Records supplied

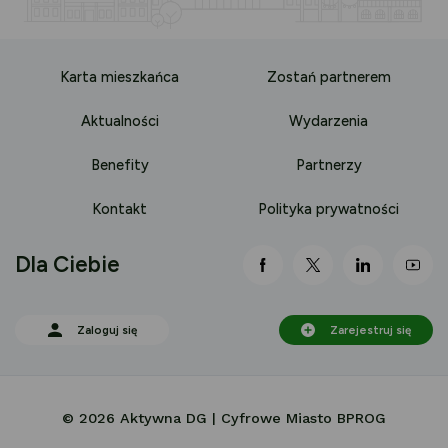
Karta mieszkańca
Zostań partnerem
Aktualności
Wydarzenia
Benefity
Partnerzy
Kontakt
Polityka prywatności
Dla Ciebie
link otwiera się nowej 
link otwiera się
link otwi
lin
Zaloguj się
Zarejestruj się
© 2026 Aktywna DG | Cyfrowe Miasto BPROG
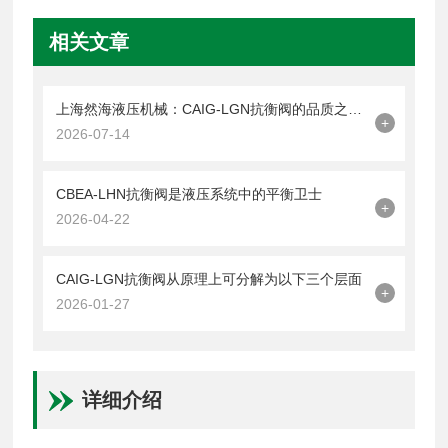
相关文章
上海然海液压机械：CAIG-LGN抗衡阀的品质之选——实测数据解析
+
2026-07-14
CBEA-LHN抗衡阀是液压系统中的平衡卫士
+
2026-04-22
CAIG-LGN抗衡阀从原理上可分解为以下三个层面
+
2026-01-27
详细介绍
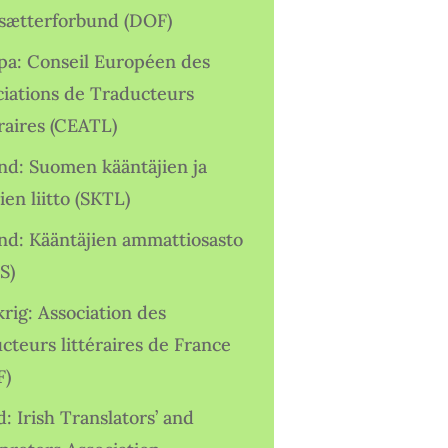
sætterforbund (DOF)
pa: Conseil Européen des
ciations de Traducteurs
raires (CEATL)
and: Suomen kääntäjien ja
ien liitto (SKTL)
and: Kääntäjien ammattiosasto
S)
rig: Association des
cteurs littéraires de France
F)
d: Irish Translators’ and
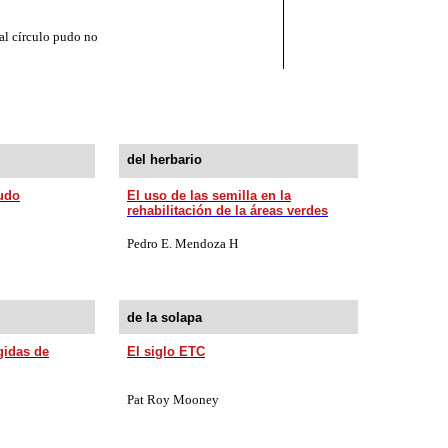
 al círculo pudo no
del herbario
nudo
El uso de las semilla en la
rehabilitación de la áreas verdes
Pedro E.
Mendoza H
de la solapa
gidas de
El siglo ETC
Pat Roy Mooney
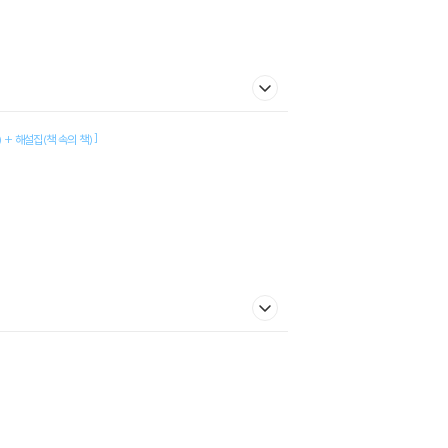
]
 + 해설집(책 속의 책)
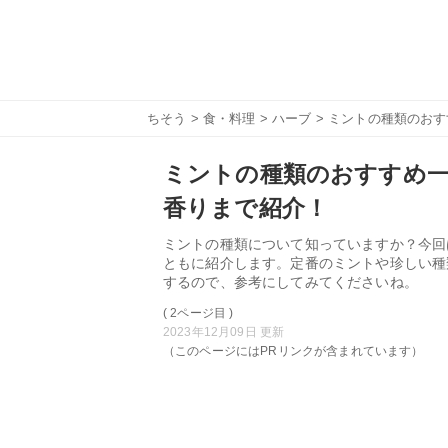
ちそう
>
食・料理
>
ハーブ
> ミントの種類のお
ミントの種類のおすすめ一
香りまで紹介！
ミントの種類について知っていますか？今回
ともに紹介します。定番のミントや珍しい種
するので、参考にしてみてくださいね。
( 2ページ目 )
2023年12月09日 更新
（このページにはPRリンクが含まれています）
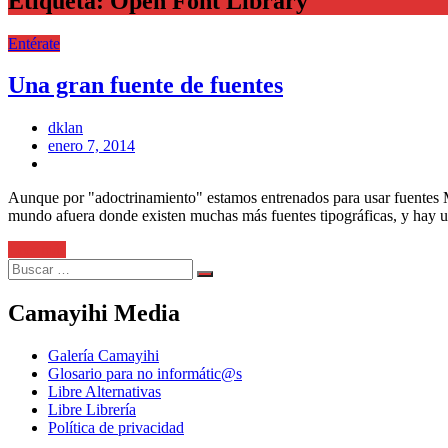
Etiqueta:
Open Font Library
Entérate
Una gran fuente de fuentes
dklan
Posted
enero 7, 2014
on
Aunque por "adoctrinamiento" estamos entrenados para usar fuentes
mundo afuera donde existen muchas más fuentes tipográficas, y hay u
Leer más
Search
Search
for:
Camayihi Media
Galería Camayihi
Glosario para no informátic@s
Libre Alternativas
Libre Librería
Política de privacidad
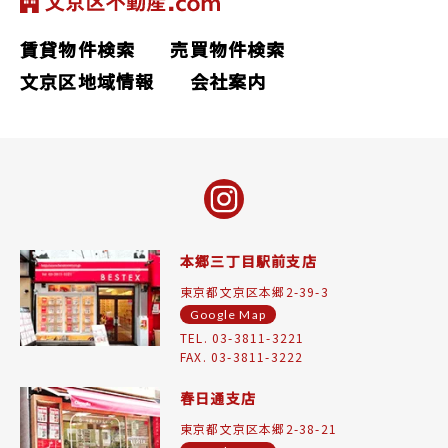
賃貸物件検索
売買物件検索
文京区地域情報
会社案内
本郷三丁目駅前支店
東京都文京区本郷2-39-3
Google Map
TEL. 03-3811-3221
FAX. 03-3811-3222
春日通支店
東京都文京区本郷2-38-21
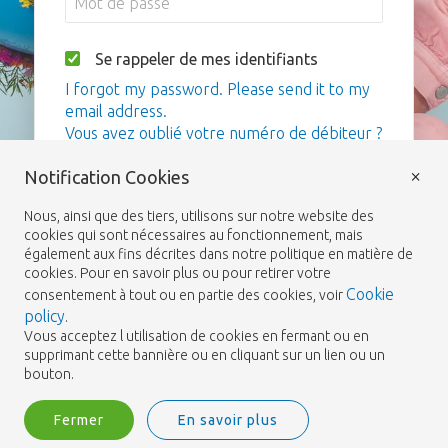
Se rappeler de mes identifiants
I forgot my password. Please send it to my
email address.
Vous avez oublié votre numéro de débiteur ?
×
Notification Cookies
Me connecter
Nous, ainsi que des tiers, utilisons sur notre website des
cookies qui sont nécessaires au fonctionnement, mais
également aux fins décrites dans notre politique en matière de
cookies. Pour en savoir plus ou pour retirer votre
Cookie
consentement à tout ou en partie des cookies, voir
policy
.
Vous acceptez l utilisation de cookies en fermant ou en
supprimant cette bannière ou en cliquant sur un lien ou un
bouton.
Fermer
En savoir plus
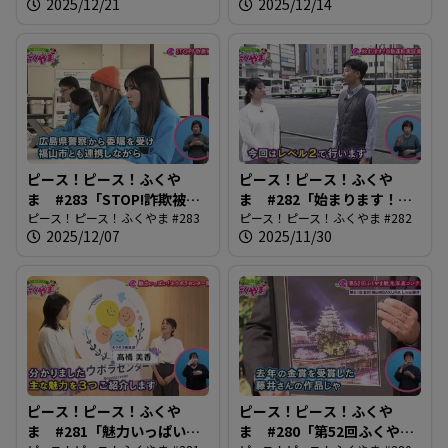
2025/12/21
2025/12/14
ピース！ピース！ふくや
ピース！ピース！ふくや
ま #283「STOP!詐欺被
ま #282「始まります！自
害」
ピース！ピース！ふくやま #283
動運転実証実験」
ピース！ピース！ふくやま #282
2025/12/07
2025/11/30
ピース！ピース！ふくや
ピース！ピース！ふくや
ま #281「魅力いっぱい！
ま #280「第52回ふくやま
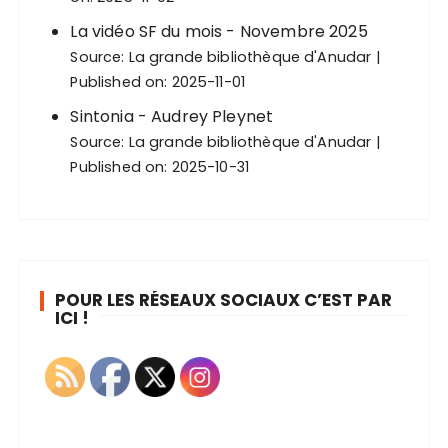
La vidéo SF du mois - Novembre 2025
Source:
La grande bibliothèque d'Anudar
Published on: 2025-11-01
Sintonia - Audrey Pleynet
Source:
La grande bibliothèque d'Anudar
Published on: 2025-10-31
POUR LES RÉSEAUX SOCIAUX C’EST PAR
ICI !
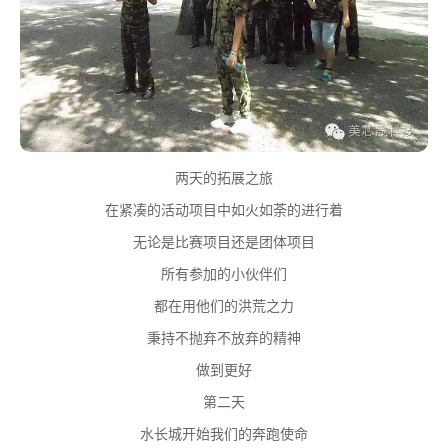
两天的拓展之旅
在紧凑的活动项目中如火如荼的进行着
无论是比赛项目还是团体项目
所有参加的小伙伴们
都在用他们的洪荒之力
秉持不抛弃不放弃的精神
做到更好
第二天
水长城开始我们的奔跑使命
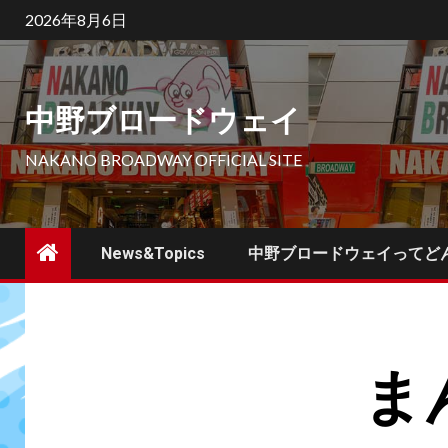
2026年8月6日
中野ブロードウェイ
NAKANO BROADWAY OFFICIAL SITE
News&Topics
中野ブロードウェイってど
ま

Instruction
A faithful copy of all the lines above is needed, with the pictures omitted.

Answer section
Karta mieszkańca
Zostań partnerem
Aktualności
Wydarzenia
Benefity
Partnerzy
Kontakt
Polityka prywatności
Dla Ciebie
link otwiera się nowej 
link otwiera się
link otwi
lin
Zaloguj się
Zarejestruj się
© 2026 Aktywna DG | Cyfrowe Miasto BPROG
相关文章
上海然海液压机械：CAIG-LGN抗衡阀的品质之选——实测数据解析
+
2026-07-14
CBEA-LHN抗衡阀是液压系统中的平衡卫士
+
2026-04-22
CAIG-LGN抗衡阀从原理上可分解为以下三个层面
+
2026-01-27
详细介绍
sætterforbund (DOF)
pa: Conseil Européen des
ciations de Traducteurs
raires (CEATL)
and: Suomen kääntäjien ja
ien liitto (SKTL)
and: Kääntäjien ammattiosasto
S)
rig: Association des
cteurs littéraires de France
F)
d: Irish Translators’ and
 al círculo pudo no
del herbario
nudo
El uso de las semilla en la
rehabilitación de la áreas verdes
Pedro E.
Mendoza H
de la solapa
gidas de
El siglo ETC
Pat Roy Mooney
]
 + 해설집(책 속의 책)
ちそう
>
食・料理
>
ハーブ
> ミントの種類のお
ミントの種類のおすすめ一
香りまで紹介！
ミントの種類について知っていますか？今回
ともに紹介します。定番のミントや珍しい種
するので、参考にしてみてくださいね。
( 2ページ目 )
2023年12月09日 更新
（このページにはPRリンクが含まれています）
Etiqueta:
Open Font Library
Entérate
Una gran fuente de fuentes
dklan
Posted
enero 7, 2014
on
Aunque por "adoctrinamiento" estamos entrenados para usar fuentes
mundo afuera donde existen muchas más fuentes tipográficas, y hay u
Leer más
Search
Search
for:
Camayihi Media
Galería Camayihi
Glosario para no informátic@s
Libre Alternativas
Libre Librería
Política de privacidad
賃貸物件検索
売買物件検索
文京区地域情報
会社案内
本郷三丁目駅前支店
東京都文京区本郷2-39-3
Google Map
TEL. 03-3811-3221
FAX. 03-3811-3222
春日通支店
東京都文京区本郷2-38-21
Se rappeler de mes identifiants
I forgot my password. Please send it to my
email address.
Vous avez oublié votre numéro de débiteur ?
×
Notification Cookies
Me connecter
Nous, ainsi que des tiers, utilisons sur notre website des
cookies qui sont nécessaires au fonctionnement, mais
également aux fins décrites dans notre politique en matière de
cookies. Pour en savoir plus ou pour retirer votre
Cookie
consentement à tout ou en partie des cookies, voir
policy
.
Vous acceptez l utilisation de cookies en fermant ou en
supprimant cette bannière ou en cliquant sur un lien ou un
bouton.
Fermer
En savoir plus
2025/12/21
2025/12/14
ピース！ピース！ふくや
ピース！ピース！ふくや
ま #283「STOP!詐欺被
ま #282「始まります！自
害」
ピース！ピース！ふくやま #283
動運転実証実験」
ピース！ピース！ふくやま #282
2025/12/07
2025/11/30
ピース！ピース！ふくや
ピース！ピース！ふくや
ま #281「魅力いっぱい！
ま #280「第52回ふくやま
La vidéo SF du mois - Novembre 2025
Source:
La grande bibliothèque d'Anudar
Published on: 2025-11-01
Sintonia - Audrey Pleynet
Source:
La grande bibliothèque d'Anudar
Published on: 2025-10-31
POUR LES RÉSEAUX SOCIAUX C’EST PAR
ICI !
两天的拓展之旅
在紧凑的活动项目中如火如荼的进行着
无论是比赛项目还是团体项目
所有参加的小伙伴们
都在用他们的洪荒之力
秉持不抛弃不放弃的精神
做到更好
第二天
水长城开始我们的奔跑使命
2026年8月6日
中野ブロードウェイ
NAKANO BROADWAY OFFICIAL SITE
News&Topics
中野ブロードウェイってど
ま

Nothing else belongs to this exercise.